Problem details
Reproduce the entries exactly and omit the pictures.

Supplied records
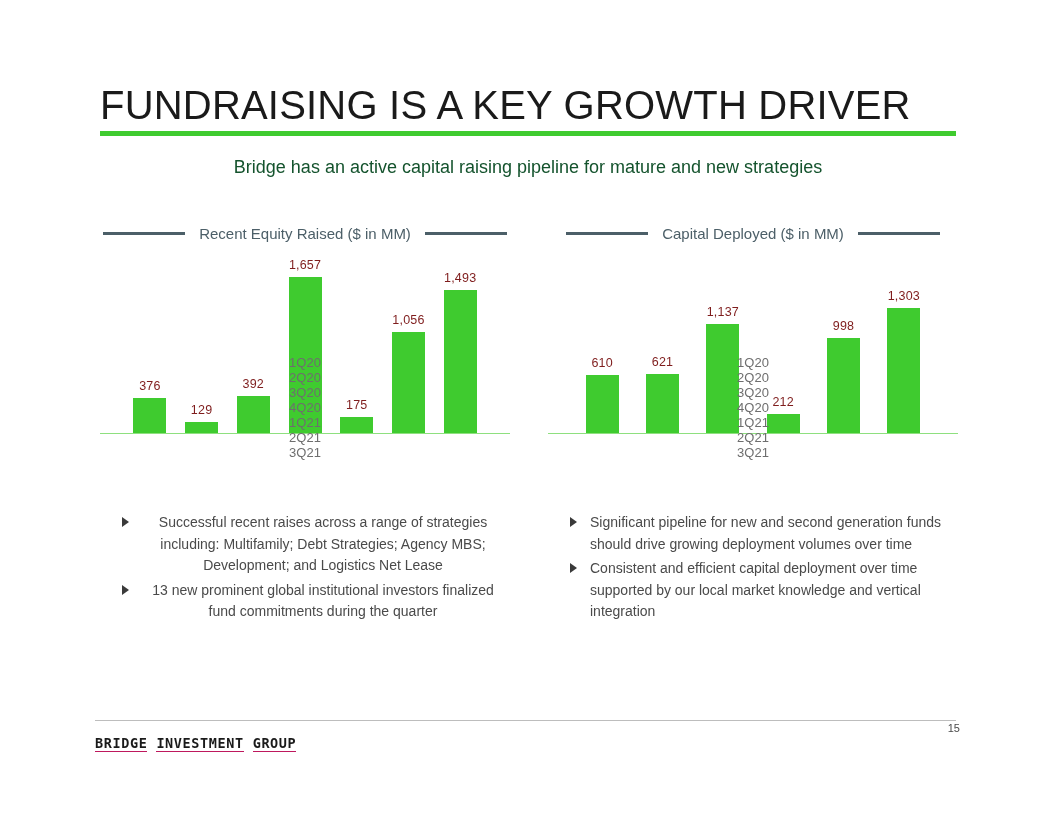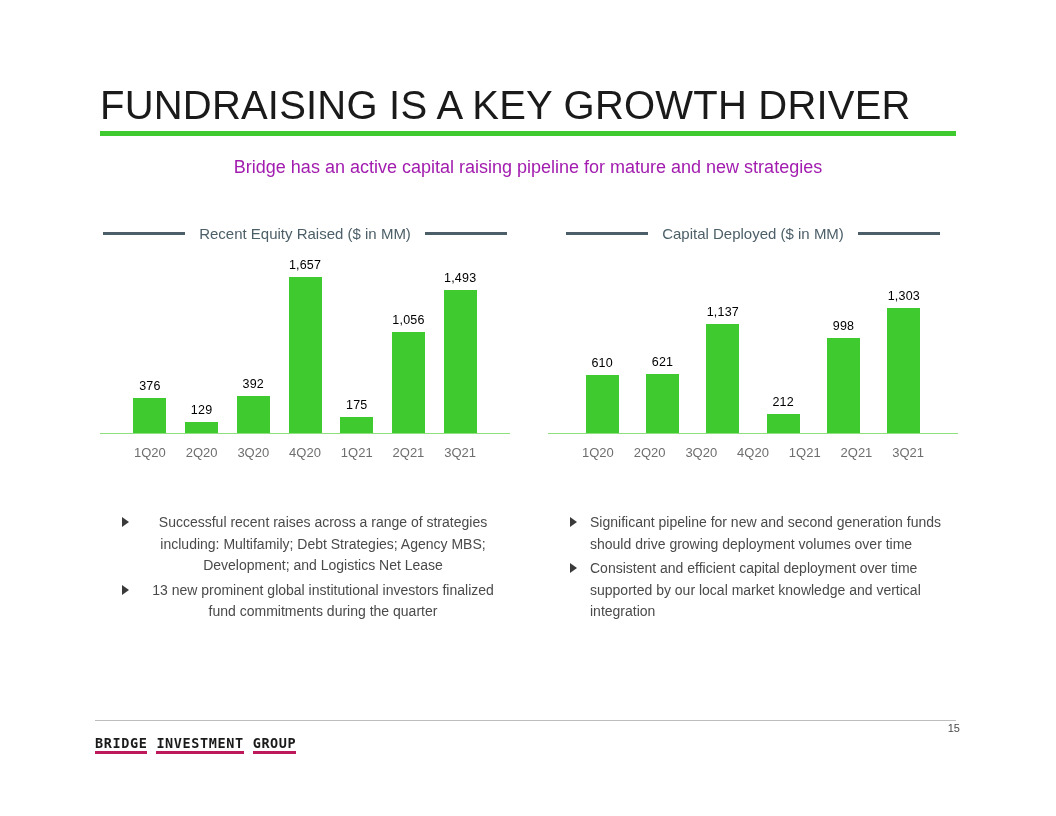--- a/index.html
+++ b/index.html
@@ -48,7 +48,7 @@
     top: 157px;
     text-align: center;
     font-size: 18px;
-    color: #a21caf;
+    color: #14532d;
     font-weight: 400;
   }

Solution to the problem
--- a/index.html
+++ b/index.html
@@ -48,7 +48,7 @@
     top: 157px;
     text-align: center;
     font-size: 18px;
-    color: #a21caf;
+    color: #14532d;
     font-weight: 400;
   }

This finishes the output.